▶ **Exercise goal**:
Scan the listing below for the word "shift", then copy each line that has it.

[The records — start]

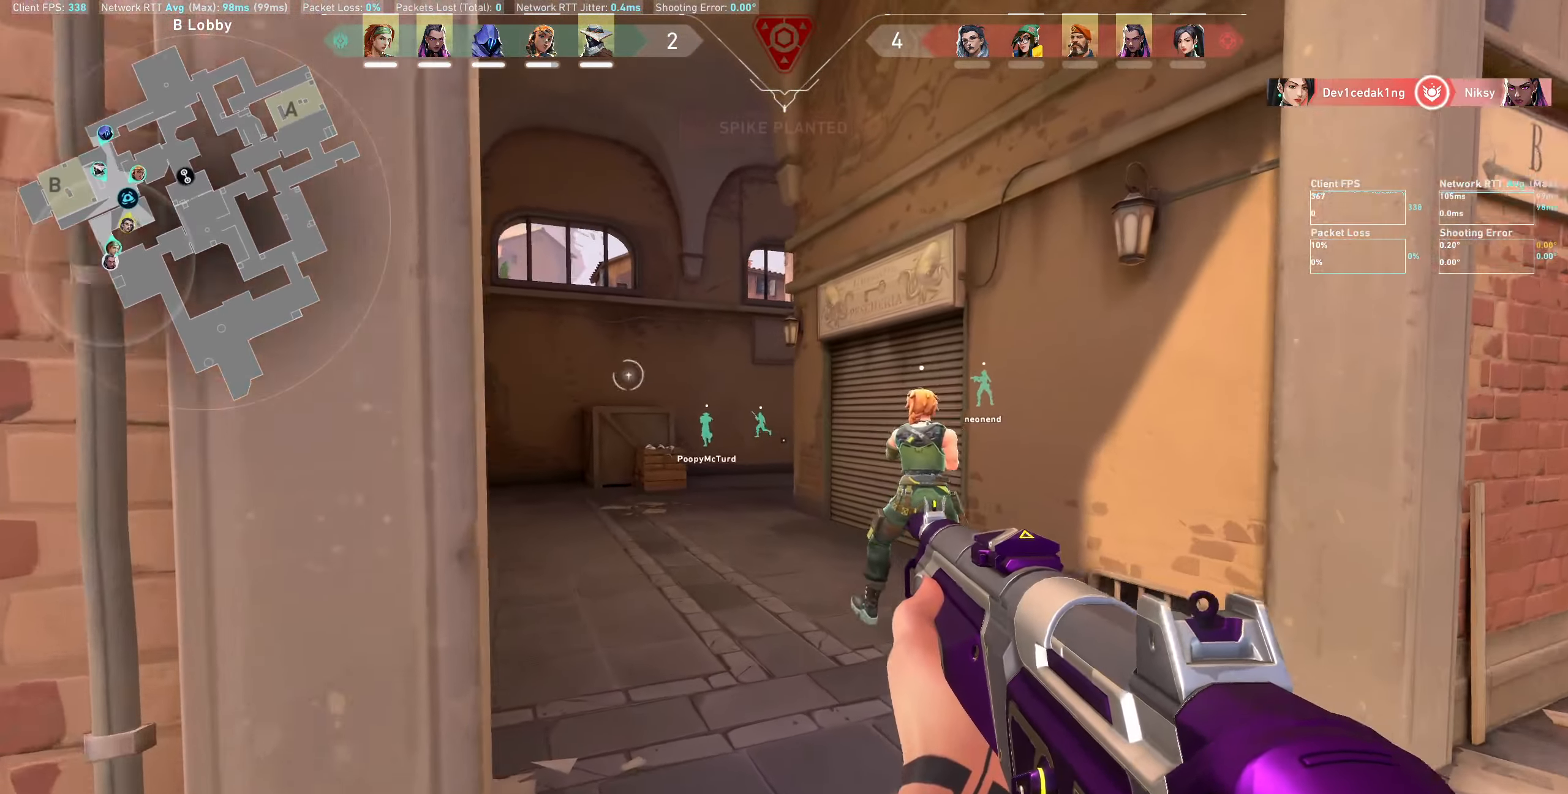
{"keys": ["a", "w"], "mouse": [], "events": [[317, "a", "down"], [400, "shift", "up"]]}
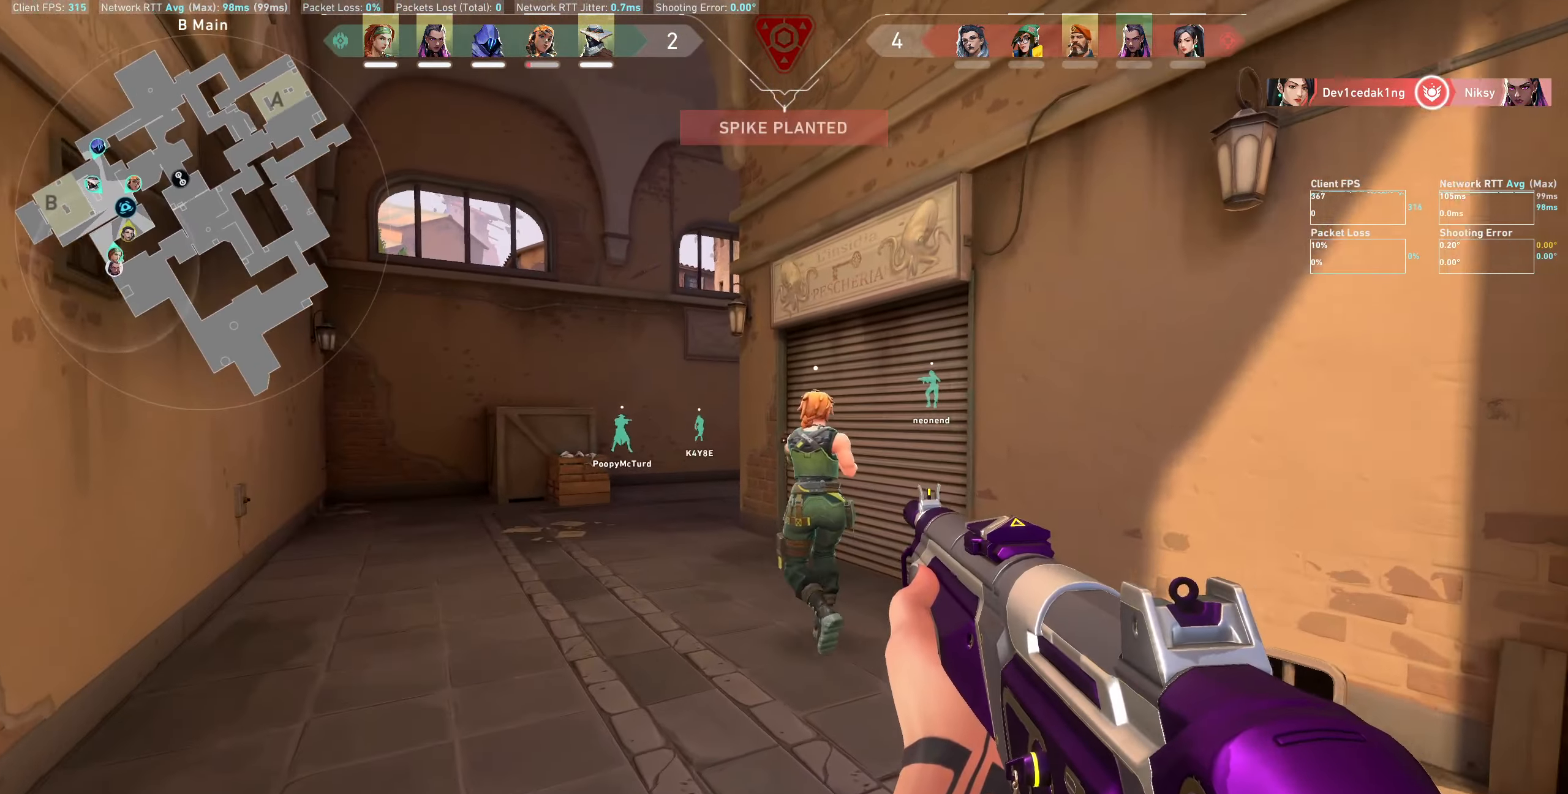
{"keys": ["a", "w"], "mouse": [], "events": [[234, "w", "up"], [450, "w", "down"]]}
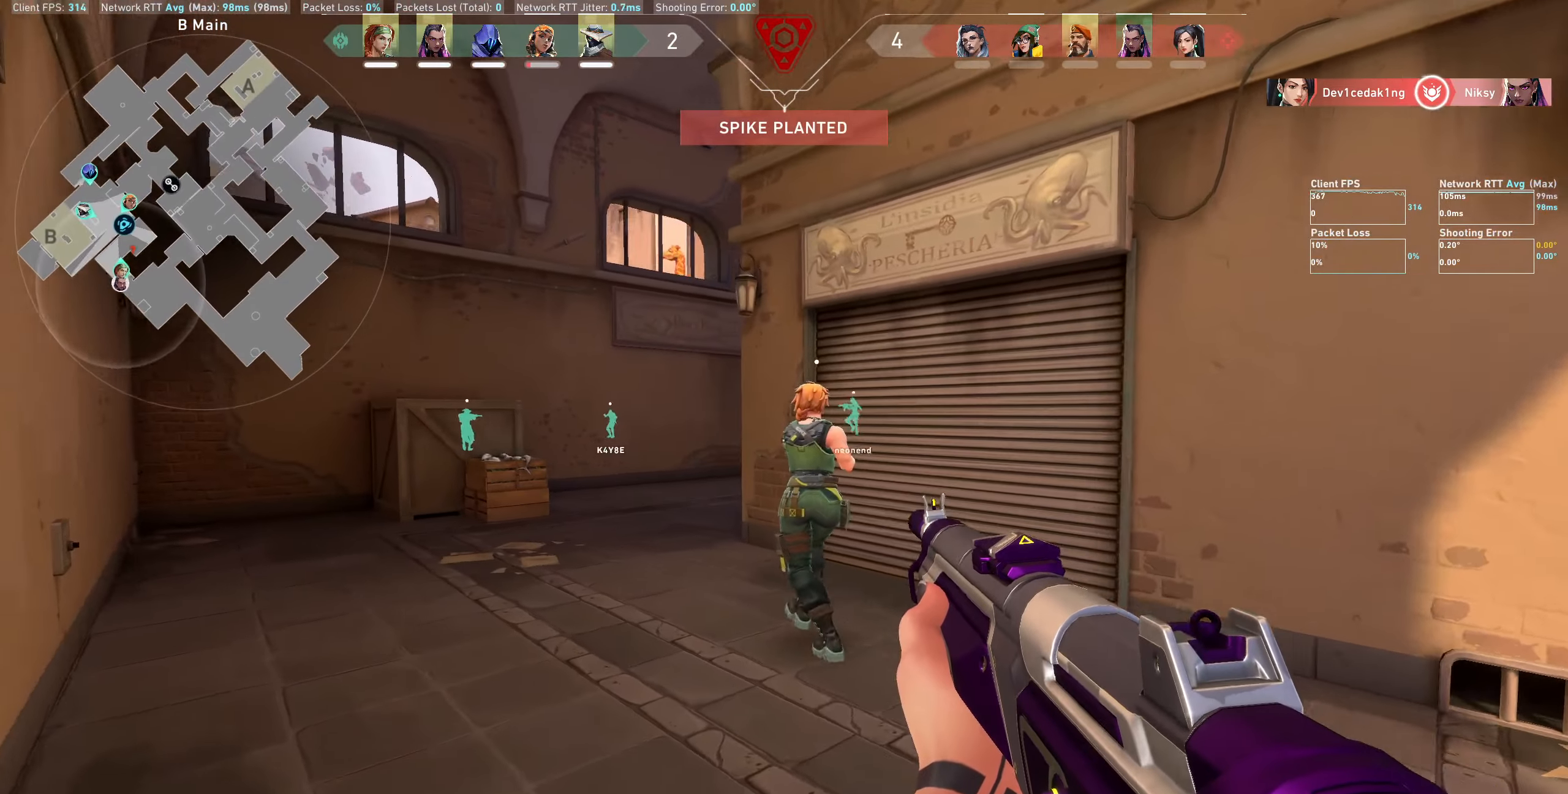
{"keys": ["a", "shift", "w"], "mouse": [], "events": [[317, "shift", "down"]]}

[The records — finish]
[The records — start]

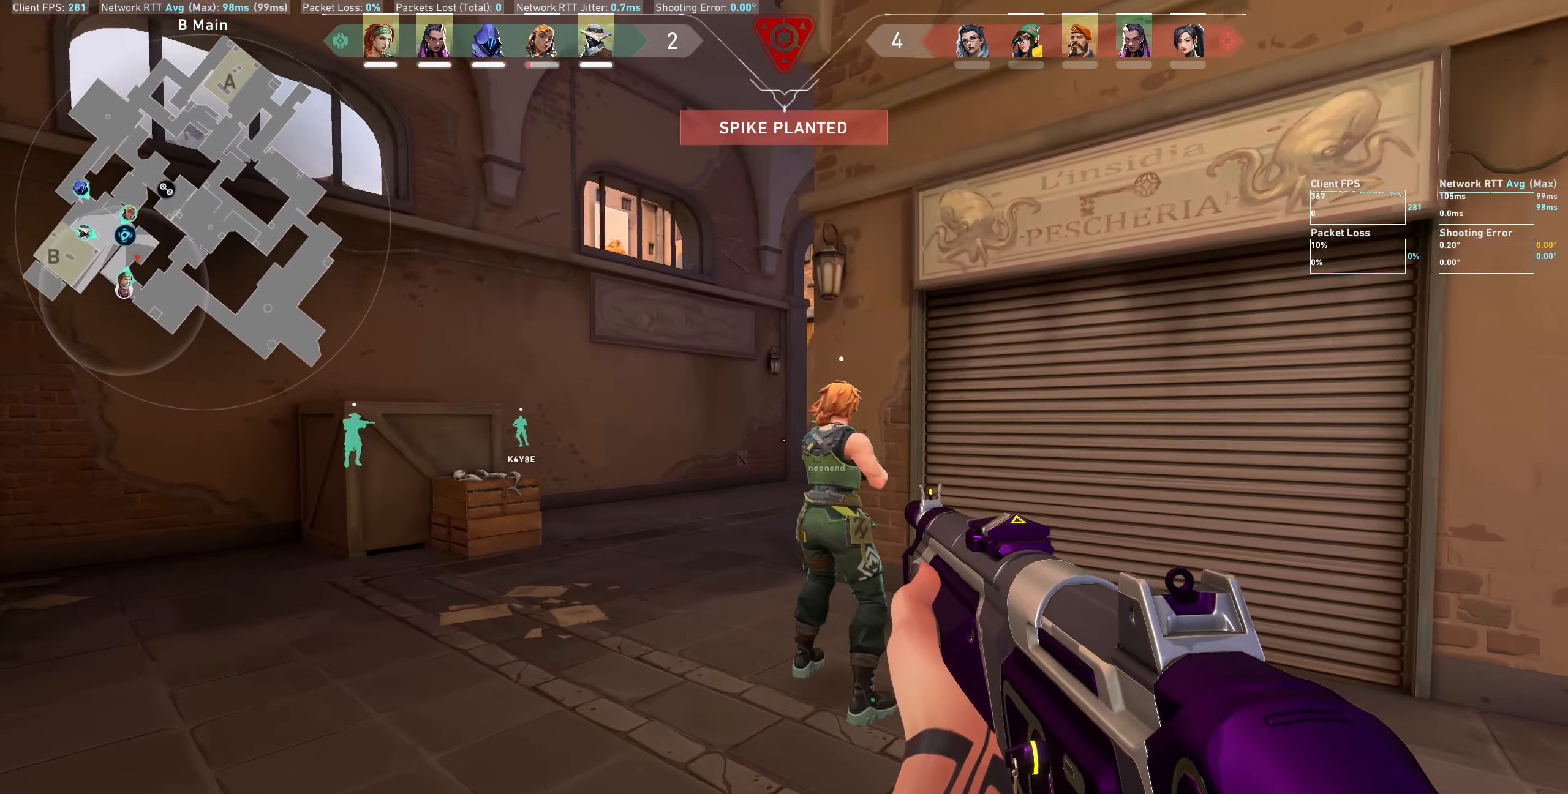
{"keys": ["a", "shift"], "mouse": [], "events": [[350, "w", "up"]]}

[The records — finish]

▶ **Response to this task**:
{"keys": ["a", "w"], "mouse": [], "events": [[317, "a", "down"], [400, "shift", "up"]]}
{"keys": ["a", "shift", "w"], "mouse": [], "events": [[317, "shift", "down"]]}
{"keys": ["a", "shift"], "mouse": [], "events": [[350, "w", "up"]]}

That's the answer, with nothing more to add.